There are endless international examples of light being used in some form in public spaces. Berlin’s Festival of Lights (pictured above), groups like Nuit Blanche, the recent Dumbo Arts Festival, and Greyworld’s Trafalgar Sun installation, all manage to drastically change city spaces and attract people to them. People gather like moths around a lightbulb. Even New York City’s Times Square may be used as an example. It’s flickering advertisements alone, attract people from across the world, and now Times Square is becoming a place to showcase artwork. Times Square Moment is a way to showcase artwork on some of the screens a few minutes before midnight. Artwork is even being created with the primary purpose of displaying it in Times Square, and the amount of display time is being increased as well.
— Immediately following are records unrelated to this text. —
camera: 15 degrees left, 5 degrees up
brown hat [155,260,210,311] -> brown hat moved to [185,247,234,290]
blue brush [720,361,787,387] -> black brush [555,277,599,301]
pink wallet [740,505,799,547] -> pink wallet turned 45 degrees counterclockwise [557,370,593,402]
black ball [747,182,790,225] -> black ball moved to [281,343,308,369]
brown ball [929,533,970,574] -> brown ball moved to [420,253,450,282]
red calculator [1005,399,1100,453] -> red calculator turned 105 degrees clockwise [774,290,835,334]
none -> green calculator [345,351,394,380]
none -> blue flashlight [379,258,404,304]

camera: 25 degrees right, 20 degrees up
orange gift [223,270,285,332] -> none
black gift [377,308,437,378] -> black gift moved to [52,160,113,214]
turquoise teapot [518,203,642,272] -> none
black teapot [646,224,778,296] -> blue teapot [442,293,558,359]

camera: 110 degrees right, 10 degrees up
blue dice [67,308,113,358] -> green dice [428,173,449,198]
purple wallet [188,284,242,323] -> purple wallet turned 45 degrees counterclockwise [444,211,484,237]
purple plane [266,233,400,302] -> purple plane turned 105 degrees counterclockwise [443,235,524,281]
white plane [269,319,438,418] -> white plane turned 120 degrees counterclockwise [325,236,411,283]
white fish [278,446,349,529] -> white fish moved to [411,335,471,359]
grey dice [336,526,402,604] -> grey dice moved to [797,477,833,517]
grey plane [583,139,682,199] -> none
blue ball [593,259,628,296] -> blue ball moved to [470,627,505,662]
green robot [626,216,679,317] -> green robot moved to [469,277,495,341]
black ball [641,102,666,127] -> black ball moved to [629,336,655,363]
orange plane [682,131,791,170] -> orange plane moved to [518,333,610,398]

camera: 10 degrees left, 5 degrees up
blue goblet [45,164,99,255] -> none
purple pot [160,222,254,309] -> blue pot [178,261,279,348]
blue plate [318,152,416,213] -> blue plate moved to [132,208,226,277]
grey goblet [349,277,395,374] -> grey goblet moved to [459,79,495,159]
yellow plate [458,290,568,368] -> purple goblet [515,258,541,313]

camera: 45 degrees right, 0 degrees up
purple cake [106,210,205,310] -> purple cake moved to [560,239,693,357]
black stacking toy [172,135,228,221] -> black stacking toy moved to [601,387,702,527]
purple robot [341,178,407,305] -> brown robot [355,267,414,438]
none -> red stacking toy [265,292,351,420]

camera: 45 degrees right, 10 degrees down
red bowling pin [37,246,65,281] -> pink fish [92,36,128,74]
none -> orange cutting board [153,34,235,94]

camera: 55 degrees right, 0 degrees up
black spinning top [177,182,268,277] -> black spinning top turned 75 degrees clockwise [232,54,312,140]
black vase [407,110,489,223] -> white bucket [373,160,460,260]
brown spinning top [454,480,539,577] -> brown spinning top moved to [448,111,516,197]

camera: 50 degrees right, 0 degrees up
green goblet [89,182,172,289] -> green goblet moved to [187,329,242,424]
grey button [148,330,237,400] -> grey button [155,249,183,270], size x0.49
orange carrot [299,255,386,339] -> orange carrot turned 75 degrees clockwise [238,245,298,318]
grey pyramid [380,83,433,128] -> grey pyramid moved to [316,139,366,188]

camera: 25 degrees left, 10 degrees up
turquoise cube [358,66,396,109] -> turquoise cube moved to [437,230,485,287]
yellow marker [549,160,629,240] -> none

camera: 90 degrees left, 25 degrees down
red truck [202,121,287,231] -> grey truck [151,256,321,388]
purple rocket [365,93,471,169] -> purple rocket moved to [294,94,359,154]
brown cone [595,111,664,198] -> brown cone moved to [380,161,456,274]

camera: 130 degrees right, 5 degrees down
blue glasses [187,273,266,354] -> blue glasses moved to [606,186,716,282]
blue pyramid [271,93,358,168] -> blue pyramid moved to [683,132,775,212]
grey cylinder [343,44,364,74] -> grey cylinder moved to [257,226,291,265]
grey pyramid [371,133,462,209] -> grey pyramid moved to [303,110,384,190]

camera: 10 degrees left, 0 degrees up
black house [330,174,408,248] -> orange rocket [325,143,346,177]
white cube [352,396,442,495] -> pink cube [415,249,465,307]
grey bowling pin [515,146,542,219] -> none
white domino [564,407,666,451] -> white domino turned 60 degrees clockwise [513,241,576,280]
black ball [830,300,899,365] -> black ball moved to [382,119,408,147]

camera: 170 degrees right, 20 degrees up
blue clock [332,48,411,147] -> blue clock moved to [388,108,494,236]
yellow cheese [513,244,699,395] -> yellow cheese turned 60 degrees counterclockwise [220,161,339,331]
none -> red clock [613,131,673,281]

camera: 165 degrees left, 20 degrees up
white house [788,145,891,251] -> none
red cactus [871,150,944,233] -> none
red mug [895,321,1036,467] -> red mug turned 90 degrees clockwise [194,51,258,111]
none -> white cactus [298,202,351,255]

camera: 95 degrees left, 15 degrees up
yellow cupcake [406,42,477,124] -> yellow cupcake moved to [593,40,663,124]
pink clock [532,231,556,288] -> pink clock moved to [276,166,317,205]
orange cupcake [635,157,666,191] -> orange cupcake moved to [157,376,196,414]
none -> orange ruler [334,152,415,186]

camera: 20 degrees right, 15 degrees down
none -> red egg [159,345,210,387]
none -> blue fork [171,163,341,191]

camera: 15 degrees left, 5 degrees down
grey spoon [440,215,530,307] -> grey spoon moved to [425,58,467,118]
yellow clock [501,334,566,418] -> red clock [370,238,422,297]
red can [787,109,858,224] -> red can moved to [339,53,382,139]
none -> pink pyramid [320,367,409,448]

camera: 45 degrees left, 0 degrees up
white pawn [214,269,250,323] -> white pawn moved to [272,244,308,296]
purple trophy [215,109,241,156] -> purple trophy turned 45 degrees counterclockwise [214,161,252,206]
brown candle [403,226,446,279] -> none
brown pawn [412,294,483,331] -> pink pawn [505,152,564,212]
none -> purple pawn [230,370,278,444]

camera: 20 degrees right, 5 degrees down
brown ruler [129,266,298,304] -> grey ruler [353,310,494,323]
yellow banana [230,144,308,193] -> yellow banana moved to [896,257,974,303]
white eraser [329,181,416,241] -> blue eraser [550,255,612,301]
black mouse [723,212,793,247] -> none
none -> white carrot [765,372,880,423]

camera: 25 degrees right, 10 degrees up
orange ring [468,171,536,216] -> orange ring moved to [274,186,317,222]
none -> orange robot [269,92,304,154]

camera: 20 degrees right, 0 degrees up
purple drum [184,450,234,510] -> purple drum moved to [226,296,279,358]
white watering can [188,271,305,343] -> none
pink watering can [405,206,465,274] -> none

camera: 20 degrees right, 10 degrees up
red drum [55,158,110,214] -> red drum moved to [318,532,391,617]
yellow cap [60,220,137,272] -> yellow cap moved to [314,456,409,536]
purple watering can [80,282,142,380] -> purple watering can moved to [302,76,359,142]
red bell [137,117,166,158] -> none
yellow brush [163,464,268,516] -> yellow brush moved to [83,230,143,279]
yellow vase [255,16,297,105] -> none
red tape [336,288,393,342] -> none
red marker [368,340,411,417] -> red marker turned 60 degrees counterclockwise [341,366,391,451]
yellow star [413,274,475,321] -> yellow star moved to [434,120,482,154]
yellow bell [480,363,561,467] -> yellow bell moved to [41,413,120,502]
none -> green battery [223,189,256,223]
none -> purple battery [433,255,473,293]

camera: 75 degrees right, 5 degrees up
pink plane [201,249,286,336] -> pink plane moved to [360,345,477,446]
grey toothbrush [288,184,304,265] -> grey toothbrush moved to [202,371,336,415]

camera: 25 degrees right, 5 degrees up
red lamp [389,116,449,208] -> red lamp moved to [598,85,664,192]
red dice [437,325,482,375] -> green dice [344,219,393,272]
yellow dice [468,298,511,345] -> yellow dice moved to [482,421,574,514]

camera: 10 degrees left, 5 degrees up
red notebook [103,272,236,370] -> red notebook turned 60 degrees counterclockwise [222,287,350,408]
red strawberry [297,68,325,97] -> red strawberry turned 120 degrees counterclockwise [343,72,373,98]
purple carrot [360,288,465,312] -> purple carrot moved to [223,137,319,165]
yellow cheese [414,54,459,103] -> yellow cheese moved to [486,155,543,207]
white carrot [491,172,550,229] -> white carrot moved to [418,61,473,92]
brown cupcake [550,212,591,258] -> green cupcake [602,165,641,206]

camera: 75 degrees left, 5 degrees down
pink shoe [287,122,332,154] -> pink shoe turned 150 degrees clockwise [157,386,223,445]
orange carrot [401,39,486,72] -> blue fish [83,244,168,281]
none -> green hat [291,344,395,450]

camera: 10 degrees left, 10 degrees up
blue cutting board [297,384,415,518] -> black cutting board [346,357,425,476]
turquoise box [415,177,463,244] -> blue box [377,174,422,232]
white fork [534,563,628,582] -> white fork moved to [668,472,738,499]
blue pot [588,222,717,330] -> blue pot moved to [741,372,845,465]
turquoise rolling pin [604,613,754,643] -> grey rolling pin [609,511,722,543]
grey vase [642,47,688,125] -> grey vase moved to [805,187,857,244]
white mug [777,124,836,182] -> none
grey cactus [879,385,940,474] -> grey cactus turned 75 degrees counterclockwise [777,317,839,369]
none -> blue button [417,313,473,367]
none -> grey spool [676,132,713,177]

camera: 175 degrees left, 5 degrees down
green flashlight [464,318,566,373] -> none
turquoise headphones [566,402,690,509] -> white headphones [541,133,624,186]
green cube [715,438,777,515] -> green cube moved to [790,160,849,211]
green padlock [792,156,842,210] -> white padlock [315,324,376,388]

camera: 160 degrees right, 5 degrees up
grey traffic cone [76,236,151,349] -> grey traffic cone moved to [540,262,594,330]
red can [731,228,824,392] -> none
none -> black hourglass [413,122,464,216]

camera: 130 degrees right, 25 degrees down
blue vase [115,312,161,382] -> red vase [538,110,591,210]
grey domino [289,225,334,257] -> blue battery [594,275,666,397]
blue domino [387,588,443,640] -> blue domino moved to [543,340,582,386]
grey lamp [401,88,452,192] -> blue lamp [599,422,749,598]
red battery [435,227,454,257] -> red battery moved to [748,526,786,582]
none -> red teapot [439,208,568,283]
The great thing about light projections and installations, besides our almost primitive attraction to them, is that they are temporary. Light is simply being reflected off or emitted from a building or object, as opposed to the permanent application of pigment. As a light installation can be changed, removed, or even setup for just one night, it doesn’t face the approval complications that a mural does. Of course it requires energy, money, skill, and hardware, but those are barriers that can be overcome.
Without suggesting simply transplanting existing concepts into Cape Town’s spaces, imagine a 3D projection mapping installation enveloping City Hall, a Trafalgar Sun-like object glowing in the lifeless St George’s Mall, or a collection of Times Square-like billboards livening up the Adderley-Strand Street intersection. Imagine David Michalek’s Slow Dancing pieces projected outside the Artscape building, as they were outside New York City’s Lincoln Center. Whether its purely aesthetic or making a profound statement, an installation can attract people to otherwise uninviting spaces and make them feel safer. Perhaps a permanent light installation in St George’s Mall could attract people every night, providing a reason for an entrepreneur to start a restaurant or bar nearby. Activating Cape Town’s lifeless streets with relatively low-resource light installations may act as a catalyst and stepping stone to bring life into the city.
Whether this is the role of city government to commission an installation, or the initiative of a private company, we’ll have to see. However it may come to fruition, it’s surely worth experimenting with.